Since the mothballing announcement, Corus' focus on Teesside has been to mitigate the effects of the mothballing on those leaving the company over the next few weeks and months.
Through its subsidiary UK Steel Enterprise, Corus has made available a GBP 8.3 million support package to local Teesside communities. A considerable number of job vacancies, including scope for TCP employees to secure new employment elsewhere in the Group so as to avoid hard redundancies, have been identified in collaboration with the Trade Unions and made available to those potentially at risk. The company is working to make it possible for the large number of employees that want to leave as soon as possible in order to realise pension entitlements to do so. Corus is also offering redundancy packages, wherever possible voluntary, to direct employees that are substantially more generous than the statutory minimum.

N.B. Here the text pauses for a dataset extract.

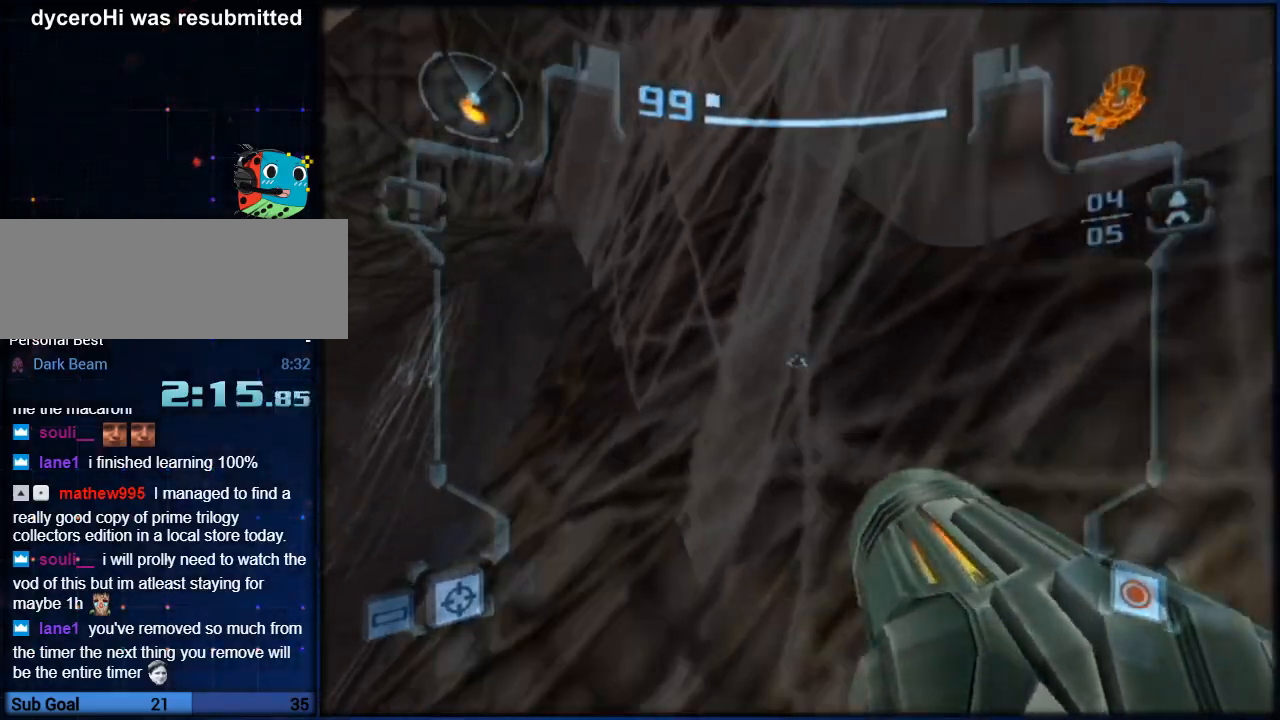
{"buttons": ["L1"], "left_stick": "down", "right_stick": "center", "button_events": [[250, "B", "up"]]}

In parallel Corus has been continuing its efforts to find a long term solution for TCP and remains open to credible offers from third parties interested in providing such a solution. This is necessarily a confidential process, and as a result there has been considerable room for rumour and speculation, but every enquiry has been followed up. The facts that the company has been willing to bear the losses that have been incurred since the consortium's withdrawal and that it is spending millions more on partially mothballing rather than permanently closing the plant demonstrate Corus' genuine commitment to this process.
Corus will continue to be one of the largest employers on Teesside with about 2,500 people at various sites. As well as those retained in the continuing TCP operations, Corus employs large numbers of people at Teesside Beam Mill, Skinningrove special profiles, Hartlepool tube mills and the Teesside Technology Centre.
The company is continuing its efforts to find a long-term solution for TCP that will enable the mothballed facilities to reopen. This task is not made easy due to the surplus in steelmaking capacity almost everywhere in the world except India and by the high cost of importing raw materials and then exporting slab in and out of the UK. For this purpose the company will have to find one or more new Strategic Partners. However, by keeping open the coke making and power generating facilities, as well as Redcar Wharf, Corus has saved upwards of 800 jobs.
The lack of interest to date in TCP from credible suitors is because of the strategic challenges outlined in the “Rationale” section above. Corus has a duty to sell the plant to a credible bidder. As local MPs have stated on air, TCP must not be sold to asset strippers.
Since late 2008 Corus and other UK steel companies have been discussing with government the effects of the recession and the urgent need for government assistance to mitigate those effects. Although such assistance would not have avoided the events that have unfolded at TCP, which were entirely due to the consortium's reneging on the off take Agreement, it is worth noting the kinds of support the UK steel industry has been seeking.
The industry has asked government to:
1. Bring forward infrastructure projects, which stimulate steel demand
2. Improve access to trade credit insurance, especially for steel consumers
3. Intervene in relation to energy costs and security of energy supply
4. Introduce short time work schemes of the sort that UK manufacturers' competitors in continental Europe have benefited from
5. Apply pressure on the banks to increase lending
Throughout the period since the consortium’s withdrawal in April 2009 Corus has held frequent meetings with government, including at the highest levels, to ensure the true position at TCP is fully understood. This engagement will continue as the search for a long term solution for TCP goes on.
Corus has also cooperated fully with the North East Regional Select Committee, which has held an enquiry into Teesside. Written evidence was provided in early January 2010, after which TCP MD Jon Bolton attended the enquiry hearing on January 19th 2010 as a witness. At that time he was the only person from Corus to have received a formal invitation to give evidence.